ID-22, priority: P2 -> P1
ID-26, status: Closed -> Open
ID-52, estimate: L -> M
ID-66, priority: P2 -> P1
* * *
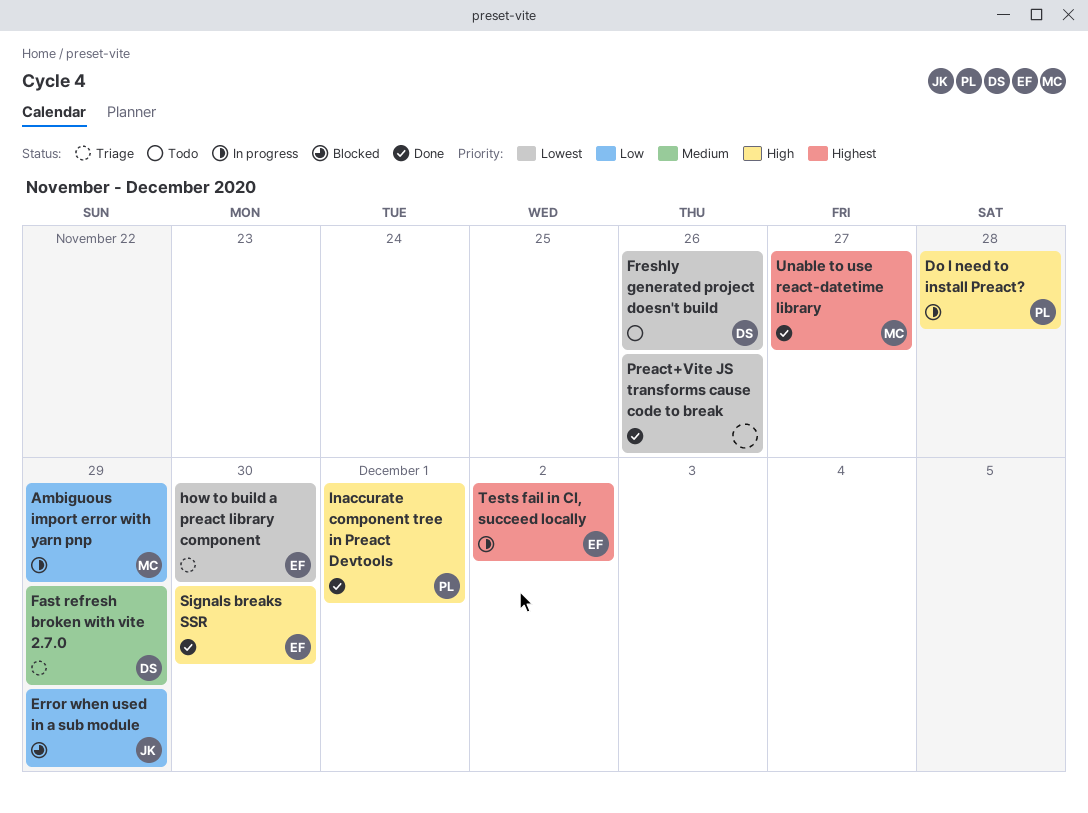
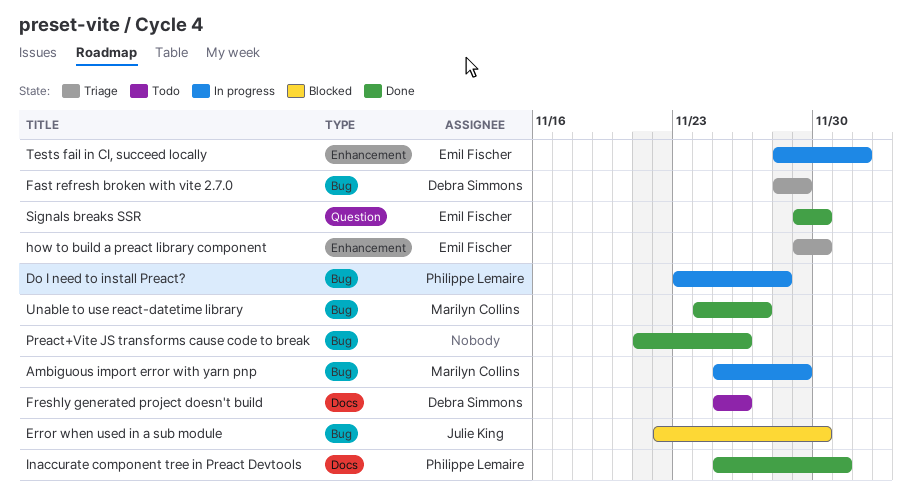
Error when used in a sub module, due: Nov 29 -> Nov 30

▶ [INSTRUCTIONS FOR THE TASK]
Above are some lines. Repeat exactly, and only, those from the line that has "ID-22, priority: P2 -> P1" through the line that has "ID-66, priority: P2 -> P1".

▶ [RESULT FOR THIS EXERCISE]
ID-22, priority: P2 -> P1
ID-26, status: Closed -> Open
ID-52, estimate: L -> M
ID-66, priority: P2 -> P1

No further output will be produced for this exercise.